→ Assigned task: Please transcribe, exactly and only, the lines of the records below from the one holding "thumb cmc: (309, 233)" to the very end.

[[ Dataset records, beginning ]]

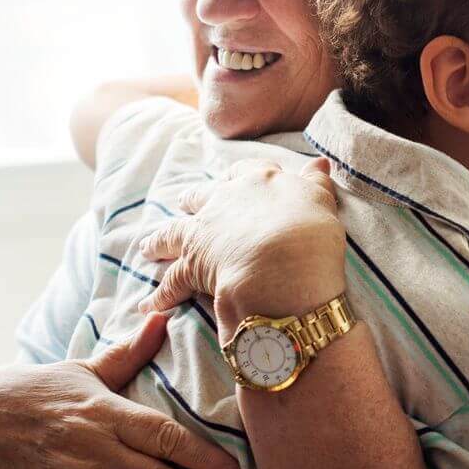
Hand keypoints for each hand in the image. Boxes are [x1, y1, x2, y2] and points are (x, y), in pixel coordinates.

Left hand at [138, 157, 346, 335]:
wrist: (285, 266)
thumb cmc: (309, 233)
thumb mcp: (321, 200)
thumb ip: (316, 182)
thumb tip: (319, 163)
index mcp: (258, 181)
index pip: (244, 171)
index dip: (238, 178)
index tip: (233, 181)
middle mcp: (225, 201)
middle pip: (201, 197)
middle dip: (193, 201)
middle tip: (184, 204)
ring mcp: (204, 232)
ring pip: (173, 233)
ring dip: (159, 241)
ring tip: (147, 248)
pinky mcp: (192, 266)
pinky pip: (171, 282)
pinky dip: (160, 295)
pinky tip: (149, 305)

[[ Dataset records, end ]]

→ Reply to the exercise:
thumb cmc: (309, 233)
thumb mcp: (321, 200)
thumb ip: (316, 182)
thumb tip: (319, 163)
index mcp: (258, 181)
index pip: (244, 171)
index dip: (238, 178)
index tip: (233, 181)
middle mcp: (225, 201)
middle pip: (201, 197)
middle dip: (193, 201)
middle tip: (184, 204)
ring mcp: (204, 232)
ring pip: (173, 233)
ring dip: (159, 241)
ring tip: (147, 248)
pinky mcp: (192, 266)
pinky pip: (171, 282)
pinky dip: (160, 295)
pinky tip: (149, 305)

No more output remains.